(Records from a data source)
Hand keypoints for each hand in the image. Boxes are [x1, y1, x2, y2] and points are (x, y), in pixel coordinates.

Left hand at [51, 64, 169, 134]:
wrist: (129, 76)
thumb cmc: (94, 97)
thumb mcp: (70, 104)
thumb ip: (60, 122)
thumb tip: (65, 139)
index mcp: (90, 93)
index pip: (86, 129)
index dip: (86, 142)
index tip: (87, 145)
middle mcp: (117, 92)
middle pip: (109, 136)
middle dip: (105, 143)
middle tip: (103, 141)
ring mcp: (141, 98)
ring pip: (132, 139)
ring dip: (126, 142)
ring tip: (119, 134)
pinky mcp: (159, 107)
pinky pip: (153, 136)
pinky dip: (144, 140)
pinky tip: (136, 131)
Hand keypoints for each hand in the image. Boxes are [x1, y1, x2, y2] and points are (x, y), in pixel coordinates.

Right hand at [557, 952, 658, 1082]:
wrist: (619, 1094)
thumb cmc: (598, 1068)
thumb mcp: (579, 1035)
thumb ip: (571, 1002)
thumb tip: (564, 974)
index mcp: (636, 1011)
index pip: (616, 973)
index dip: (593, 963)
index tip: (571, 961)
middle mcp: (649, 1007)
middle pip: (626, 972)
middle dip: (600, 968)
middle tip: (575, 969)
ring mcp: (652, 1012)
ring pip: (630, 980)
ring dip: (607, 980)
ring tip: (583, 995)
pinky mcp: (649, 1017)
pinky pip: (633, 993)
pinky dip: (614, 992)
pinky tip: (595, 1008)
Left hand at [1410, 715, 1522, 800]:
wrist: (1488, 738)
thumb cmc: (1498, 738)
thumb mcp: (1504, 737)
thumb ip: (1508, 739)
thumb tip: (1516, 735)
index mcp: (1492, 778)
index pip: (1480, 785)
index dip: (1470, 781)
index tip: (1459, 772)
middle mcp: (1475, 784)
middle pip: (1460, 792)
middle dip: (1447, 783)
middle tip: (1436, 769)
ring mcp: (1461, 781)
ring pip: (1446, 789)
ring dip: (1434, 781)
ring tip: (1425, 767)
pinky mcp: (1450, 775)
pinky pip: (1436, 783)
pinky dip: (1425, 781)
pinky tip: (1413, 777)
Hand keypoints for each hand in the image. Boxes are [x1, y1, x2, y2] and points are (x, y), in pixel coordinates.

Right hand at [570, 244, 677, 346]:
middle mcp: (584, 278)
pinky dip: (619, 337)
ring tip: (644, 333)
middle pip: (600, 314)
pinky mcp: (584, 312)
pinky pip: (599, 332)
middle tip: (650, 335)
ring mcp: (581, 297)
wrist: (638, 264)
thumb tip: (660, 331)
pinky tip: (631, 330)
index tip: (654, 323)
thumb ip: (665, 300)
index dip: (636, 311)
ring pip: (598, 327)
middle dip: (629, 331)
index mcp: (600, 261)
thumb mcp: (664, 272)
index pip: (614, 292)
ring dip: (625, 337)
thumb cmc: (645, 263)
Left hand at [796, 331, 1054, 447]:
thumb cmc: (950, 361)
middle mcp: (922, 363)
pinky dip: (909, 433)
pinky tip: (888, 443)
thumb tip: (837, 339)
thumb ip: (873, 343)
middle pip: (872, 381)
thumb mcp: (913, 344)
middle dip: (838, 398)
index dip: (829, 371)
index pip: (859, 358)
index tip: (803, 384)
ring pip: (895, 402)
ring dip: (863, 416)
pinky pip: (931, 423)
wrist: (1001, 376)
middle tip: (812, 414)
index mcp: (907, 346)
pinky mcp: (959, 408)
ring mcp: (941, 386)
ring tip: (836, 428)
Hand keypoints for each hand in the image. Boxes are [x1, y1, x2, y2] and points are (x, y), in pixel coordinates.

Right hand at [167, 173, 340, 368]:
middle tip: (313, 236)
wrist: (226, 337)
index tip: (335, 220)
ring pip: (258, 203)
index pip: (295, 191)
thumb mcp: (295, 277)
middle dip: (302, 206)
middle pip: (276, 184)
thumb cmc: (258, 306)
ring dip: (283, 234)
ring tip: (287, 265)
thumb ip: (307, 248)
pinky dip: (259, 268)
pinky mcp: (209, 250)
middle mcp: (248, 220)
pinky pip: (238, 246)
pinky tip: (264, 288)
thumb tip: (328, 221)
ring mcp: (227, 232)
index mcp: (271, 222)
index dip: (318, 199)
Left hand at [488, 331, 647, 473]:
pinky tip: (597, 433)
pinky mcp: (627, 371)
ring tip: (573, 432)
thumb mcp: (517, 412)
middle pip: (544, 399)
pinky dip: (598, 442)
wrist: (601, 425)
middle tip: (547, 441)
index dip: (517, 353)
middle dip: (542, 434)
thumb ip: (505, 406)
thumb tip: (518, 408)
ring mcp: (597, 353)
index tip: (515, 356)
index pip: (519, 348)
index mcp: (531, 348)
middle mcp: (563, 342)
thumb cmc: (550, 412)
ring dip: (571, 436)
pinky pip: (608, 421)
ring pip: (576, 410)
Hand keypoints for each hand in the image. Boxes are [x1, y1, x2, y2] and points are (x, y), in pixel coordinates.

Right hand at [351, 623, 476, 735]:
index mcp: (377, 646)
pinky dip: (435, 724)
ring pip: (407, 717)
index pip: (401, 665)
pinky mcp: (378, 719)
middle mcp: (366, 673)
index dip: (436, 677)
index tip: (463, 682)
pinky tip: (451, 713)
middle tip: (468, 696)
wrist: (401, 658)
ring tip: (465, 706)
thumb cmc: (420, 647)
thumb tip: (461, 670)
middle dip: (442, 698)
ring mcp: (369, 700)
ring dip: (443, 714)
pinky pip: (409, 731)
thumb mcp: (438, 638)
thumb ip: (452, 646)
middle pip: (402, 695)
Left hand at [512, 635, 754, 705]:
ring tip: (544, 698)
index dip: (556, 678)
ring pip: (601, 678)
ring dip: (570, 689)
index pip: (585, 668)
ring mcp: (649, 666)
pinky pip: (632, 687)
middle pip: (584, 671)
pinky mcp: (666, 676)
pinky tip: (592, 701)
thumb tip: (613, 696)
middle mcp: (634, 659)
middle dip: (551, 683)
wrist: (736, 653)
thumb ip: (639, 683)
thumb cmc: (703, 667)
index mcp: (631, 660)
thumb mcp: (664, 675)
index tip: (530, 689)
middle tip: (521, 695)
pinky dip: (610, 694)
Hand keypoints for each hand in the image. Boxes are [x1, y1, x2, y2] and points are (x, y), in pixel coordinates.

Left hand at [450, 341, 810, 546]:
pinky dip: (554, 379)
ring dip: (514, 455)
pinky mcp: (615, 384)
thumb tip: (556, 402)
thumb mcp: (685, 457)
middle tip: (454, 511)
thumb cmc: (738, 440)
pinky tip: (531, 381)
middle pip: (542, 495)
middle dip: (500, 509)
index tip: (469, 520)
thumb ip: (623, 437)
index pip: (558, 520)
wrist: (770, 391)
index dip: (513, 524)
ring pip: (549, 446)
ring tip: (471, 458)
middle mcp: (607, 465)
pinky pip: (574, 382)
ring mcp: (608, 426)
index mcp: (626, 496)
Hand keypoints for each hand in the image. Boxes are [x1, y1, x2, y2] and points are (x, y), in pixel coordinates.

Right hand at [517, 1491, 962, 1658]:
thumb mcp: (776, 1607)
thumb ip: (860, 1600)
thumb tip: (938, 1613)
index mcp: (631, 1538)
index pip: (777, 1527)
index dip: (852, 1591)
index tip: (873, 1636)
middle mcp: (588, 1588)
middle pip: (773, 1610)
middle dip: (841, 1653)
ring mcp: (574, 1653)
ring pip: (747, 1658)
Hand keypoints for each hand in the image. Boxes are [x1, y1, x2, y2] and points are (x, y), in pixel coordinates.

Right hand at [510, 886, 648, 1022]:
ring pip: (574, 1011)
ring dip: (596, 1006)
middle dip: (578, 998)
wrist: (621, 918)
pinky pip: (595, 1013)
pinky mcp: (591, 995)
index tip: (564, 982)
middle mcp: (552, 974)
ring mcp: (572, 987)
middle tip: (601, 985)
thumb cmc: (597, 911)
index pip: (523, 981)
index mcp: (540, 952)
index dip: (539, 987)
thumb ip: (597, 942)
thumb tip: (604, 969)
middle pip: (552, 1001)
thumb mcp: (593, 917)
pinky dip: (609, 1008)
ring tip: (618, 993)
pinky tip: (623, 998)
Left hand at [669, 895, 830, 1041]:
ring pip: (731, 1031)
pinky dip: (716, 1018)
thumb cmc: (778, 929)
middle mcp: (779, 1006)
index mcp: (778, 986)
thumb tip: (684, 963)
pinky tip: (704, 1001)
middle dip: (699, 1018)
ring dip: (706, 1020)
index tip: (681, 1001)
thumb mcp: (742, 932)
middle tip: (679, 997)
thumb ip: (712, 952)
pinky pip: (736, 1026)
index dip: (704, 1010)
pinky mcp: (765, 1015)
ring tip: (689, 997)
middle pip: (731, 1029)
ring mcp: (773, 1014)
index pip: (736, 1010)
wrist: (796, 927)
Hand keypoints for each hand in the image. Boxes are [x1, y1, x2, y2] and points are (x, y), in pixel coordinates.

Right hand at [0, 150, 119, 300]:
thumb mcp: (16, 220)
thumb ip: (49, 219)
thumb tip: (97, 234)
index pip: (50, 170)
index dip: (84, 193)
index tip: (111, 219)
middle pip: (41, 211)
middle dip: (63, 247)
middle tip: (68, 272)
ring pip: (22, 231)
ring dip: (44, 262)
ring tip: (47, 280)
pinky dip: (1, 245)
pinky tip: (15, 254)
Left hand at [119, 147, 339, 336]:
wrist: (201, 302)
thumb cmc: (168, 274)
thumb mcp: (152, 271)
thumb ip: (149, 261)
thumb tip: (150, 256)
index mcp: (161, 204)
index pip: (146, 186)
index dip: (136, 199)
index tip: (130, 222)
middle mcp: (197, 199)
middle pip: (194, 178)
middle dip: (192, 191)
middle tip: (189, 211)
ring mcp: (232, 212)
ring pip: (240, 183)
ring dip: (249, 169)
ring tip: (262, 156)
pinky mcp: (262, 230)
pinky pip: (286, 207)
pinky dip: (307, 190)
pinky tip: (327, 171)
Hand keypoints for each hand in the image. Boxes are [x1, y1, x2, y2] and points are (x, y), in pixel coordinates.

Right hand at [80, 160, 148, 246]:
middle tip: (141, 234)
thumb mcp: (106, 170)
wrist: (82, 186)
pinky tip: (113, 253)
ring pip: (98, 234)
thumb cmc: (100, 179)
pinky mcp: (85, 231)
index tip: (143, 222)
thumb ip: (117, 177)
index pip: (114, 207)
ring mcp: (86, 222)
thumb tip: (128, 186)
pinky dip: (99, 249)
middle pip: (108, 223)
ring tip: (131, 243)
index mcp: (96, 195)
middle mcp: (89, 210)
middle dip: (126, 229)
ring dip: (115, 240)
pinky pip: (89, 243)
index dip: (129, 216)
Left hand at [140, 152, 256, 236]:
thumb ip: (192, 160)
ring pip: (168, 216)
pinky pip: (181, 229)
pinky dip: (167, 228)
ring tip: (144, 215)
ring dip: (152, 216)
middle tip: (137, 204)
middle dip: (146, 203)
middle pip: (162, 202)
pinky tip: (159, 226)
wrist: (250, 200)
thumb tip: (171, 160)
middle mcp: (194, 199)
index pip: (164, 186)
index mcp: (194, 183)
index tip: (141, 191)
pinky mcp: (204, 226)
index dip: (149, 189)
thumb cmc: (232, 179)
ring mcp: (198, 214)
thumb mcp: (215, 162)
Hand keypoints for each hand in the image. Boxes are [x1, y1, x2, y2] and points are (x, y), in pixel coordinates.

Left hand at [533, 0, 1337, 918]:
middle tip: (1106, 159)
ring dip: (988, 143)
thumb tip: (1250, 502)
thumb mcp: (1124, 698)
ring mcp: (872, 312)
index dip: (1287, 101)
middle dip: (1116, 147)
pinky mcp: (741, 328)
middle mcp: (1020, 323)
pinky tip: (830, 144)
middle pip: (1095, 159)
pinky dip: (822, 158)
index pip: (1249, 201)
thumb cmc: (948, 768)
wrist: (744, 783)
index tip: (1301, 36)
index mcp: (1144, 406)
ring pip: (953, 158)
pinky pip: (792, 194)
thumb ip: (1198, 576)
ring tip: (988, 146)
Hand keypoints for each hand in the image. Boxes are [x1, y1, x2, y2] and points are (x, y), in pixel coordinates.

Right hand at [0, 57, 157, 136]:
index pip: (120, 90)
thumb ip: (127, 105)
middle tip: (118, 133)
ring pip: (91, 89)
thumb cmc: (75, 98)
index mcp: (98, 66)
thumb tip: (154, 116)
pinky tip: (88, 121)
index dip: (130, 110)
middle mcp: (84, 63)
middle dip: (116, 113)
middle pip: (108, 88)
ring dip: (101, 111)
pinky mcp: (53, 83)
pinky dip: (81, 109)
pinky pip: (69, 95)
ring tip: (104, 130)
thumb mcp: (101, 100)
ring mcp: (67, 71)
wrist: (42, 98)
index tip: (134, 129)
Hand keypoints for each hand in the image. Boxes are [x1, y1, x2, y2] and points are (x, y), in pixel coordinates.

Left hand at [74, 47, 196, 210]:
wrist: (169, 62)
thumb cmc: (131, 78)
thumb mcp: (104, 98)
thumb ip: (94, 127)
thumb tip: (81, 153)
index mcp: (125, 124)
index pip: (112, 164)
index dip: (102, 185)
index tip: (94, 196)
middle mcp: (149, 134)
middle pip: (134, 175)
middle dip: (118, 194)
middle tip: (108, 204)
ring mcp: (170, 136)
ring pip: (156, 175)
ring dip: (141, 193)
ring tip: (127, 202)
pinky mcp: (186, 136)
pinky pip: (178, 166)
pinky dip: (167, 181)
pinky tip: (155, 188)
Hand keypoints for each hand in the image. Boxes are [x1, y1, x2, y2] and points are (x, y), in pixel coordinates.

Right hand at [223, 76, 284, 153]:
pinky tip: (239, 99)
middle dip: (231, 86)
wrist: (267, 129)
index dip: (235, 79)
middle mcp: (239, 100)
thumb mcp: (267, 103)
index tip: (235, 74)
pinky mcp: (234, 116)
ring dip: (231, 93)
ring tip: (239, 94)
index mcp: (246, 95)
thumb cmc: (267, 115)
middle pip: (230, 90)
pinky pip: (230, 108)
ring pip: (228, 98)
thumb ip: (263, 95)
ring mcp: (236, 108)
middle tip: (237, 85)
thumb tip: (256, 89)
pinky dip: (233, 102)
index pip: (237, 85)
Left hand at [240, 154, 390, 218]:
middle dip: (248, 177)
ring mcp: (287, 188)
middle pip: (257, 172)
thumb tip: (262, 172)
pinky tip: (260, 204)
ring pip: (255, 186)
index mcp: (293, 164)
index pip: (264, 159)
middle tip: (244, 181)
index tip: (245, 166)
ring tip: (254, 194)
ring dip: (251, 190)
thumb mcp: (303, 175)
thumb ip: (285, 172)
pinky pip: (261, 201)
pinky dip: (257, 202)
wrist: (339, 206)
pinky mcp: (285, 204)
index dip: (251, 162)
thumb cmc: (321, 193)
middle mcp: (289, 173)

**REQUIRED WORK:**
What you give back should be only the lines of the records above, starting at the line with "index pip: (558, 520)" and ending at the line with "middle dip: (841, 1653)", restated word for word.

**RESPONSE FOR THIS EXERCISE:**
index pip: (558, 520)
wrist: (770, 391)
index dip: (513, 524)
ring pip: (549, 446)
ring tip: (471, 458)
middle mcp: (607, 465)
pinky pip: (574, 382)
ring mcp: (608, 426)
index mcp: (626, 496)
Hand keypoints for each hand in the image. Boxes are [x1, y1, x2, y2] and points are (x, y), in pixel coordinates.

Right hand at [517, 1491, 962, 1658]:
thumb mcp: (776, 1607)
thumb ip: (860, 1600)
thumb tip: (938, 1613)
index mcp: (631, 1538)
index pip: (777, 1527)
index dip: (852, 1591)
index tip: (873, 1636)
middle mcp: (588, 1588)
middle pip: (773, 1610)
middle dip: (841, 1653)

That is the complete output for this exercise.